How PG-13 & R Ratings Wage War Against Women
Like many kids in my small Midwestern town, I was not allowed to see R-rated movies for most of my childhood. Once I hit middle school, my parents decided that it was time for me to watch the more wholesome offerings in the R-rated world. My first tastes were polar opposites: I watched The Blues Brothers, which involves some smoking and swearing, and Saving Private Ryan, whose shaky cam moments made me ill. I was not shocked by either of these, though, because I had seen all of the old PG and PG-13-rated Bond movies, with their violence, drinking, smoking, and general abuse of anyone with a vagina.
Because of this experience crossing the very short bridge from PG-13 to R, it comes as no surprise to me that there isn't a significant difference in content between these ratings. The Annenberg Public Policy Center of the University of Pennsylvania just released a study comparing films of all ratings from 1985 to now which has shown that PG-13 and R are not that different. Although The Hollywood Reporter's summary of the study states that the total amount of violence in all movies has remained relatively constant from the inception of PG-13 in 1985 to now, this is slightly misleading. Although the amount of violence in all movies studied has remained constant, another study by the Center states that gun violence in PG-13 movies has almost tripled since the rating was created. Moreover, there is a very small statistical difference between PG-13 and R films in terms of violence or sexual content.
This may whip some parents into a tizzy about "the future of the children," but those findings are not the part of the study (or the MPAA ratings system) that scares me. When The Hollywood Reporter interviewed one of the researchers on the study, she stated that "context" was not a part of the study, which means that the actions of violence or sex or drug use were rated without a nod toward their purpose in the film. And that is deeply troubling.
Why is context important? Well, let's think about an example. In the R-rated Girl with the Dragon Tattoo, there is a scene where Lisbeth is forced to give her legal guardian fellatio in order to get money for food. In the similarly R-rated The To-Do List, Brandy initiates and performs the same sex act of her own free will. It's the same act, and although the body positioning makes it clear that Lisbeth is being sexually assaulted (and, indeed, she is brutally raped later in the film), without clear context it could be "rated" as the same amount of sexuality. And the MPAA clearly thought these two films were on similar planes, since they both earned an "R." Yet, when we think about the context, it seems that Girl with the Dragon Tattoo should be rated much higher than "R," since rape scenes permeate the film.

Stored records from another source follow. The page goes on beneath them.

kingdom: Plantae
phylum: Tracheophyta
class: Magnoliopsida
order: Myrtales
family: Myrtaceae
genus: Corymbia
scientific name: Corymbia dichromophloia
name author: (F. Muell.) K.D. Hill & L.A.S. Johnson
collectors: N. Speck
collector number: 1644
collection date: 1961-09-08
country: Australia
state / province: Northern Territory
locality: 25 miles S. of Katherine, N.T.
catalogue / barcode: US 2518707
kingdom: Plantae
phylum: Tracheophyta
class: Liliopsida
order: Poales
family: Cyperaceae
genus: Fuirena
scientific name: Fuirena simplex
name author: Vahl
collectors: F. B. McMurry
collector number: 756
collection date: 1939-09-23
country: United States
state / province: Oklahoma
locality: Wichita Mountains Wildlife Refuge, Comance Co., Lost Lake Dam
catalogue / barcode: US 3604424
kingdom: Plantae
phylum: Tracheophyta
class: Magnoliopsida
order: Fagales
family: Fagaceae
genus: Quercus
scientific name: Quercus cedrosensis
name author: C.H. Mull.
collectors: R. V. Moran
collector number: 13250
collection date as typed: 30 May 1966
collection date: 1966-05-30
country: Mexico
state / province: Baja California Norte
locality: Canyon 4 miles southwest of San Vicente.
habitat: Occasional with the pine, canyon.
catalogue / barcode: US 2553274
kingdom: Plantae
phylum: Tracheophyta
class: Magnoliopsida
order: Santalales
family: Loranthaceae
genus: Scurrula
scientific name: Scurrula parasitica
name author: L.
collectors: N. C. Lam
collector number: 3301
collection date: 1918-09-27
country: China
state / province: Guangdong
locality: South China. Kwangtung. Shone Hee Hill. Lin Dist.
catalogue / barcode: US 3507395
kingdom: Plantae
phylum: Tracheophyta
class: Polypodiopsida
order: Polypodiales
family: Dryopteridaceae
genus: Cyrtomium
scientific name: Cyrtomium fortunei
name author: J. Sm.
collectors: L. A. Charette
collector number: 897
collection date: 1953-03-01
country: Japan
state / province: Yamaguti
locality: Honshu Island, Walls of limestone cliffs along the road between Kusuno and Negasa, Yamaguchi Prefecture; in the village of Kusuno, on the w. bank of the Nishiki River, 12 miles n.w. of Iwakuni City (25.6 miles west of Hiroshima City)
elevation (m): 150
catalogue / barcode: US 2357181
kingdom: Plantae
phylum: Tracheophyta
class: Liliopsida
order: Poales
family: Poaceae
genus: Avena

Yet, here we are, stuck in a world of violent movies with little care to the context of characters' actions, and a ratings system that is sometimes noticeably sexist. As many commentators have pointed out, the NC-17 rating that was slapped on Blue Is the Warmest Color seems unnecessarily harsh, especially when we compare its consensual sex to the rape-filled world of R-rated films like Girl with the Dragon Tattoo.
Somehow, two women in love seems more "objectionable" than a man raping and killing women, and since the box office sales of PG-13 and R-rated movies always trump NC-17 flicks, this rating choice can kill a movie. Evan Rachel Wood also took up this issue, when a consensual cunnilingus scene was cut from her film Charlie Countryman to preserve the precious R rating, and the associated blockbuster potential. Here is a selection of quotes from her rapid-fire tweets, combined into one paragraph:
Wood makes some excellent points, especially that she feels the gendered and non-reciprocal nature of the sex was what set the rating over the edge. And since we have already seen that PG-13 and R have had very similar levels of violence in the last few years, her accusation that rape and gun violence would be acceptable in an R-rated film could also stretch into the PG-13 realm. Overall, her rant seems particularly on-point, because she realizes something the MPAA forgot: context matters. Even if the content is slightly more graphic, a scene where a woman is empowered, instead of victimized, should be promoted, not cut.
Personally, I'm not proud to go to the theatre, where I can watch Transformers use Megan Fox as a prop with a 12-year-old, then rent Snow White and watch a preteen being kissed while unconscious with a 6-year-old. Then, if I'm really feeling like a masochist, I can watch a 17-year-old buy a ticket to a gore porn flick, probably including scenes of brutal rape. Yet only adults can watch two women fall in love. Maybe as we go into Oscar season, adults should re-think how they view ratings, and give context (and women) a fighting chance.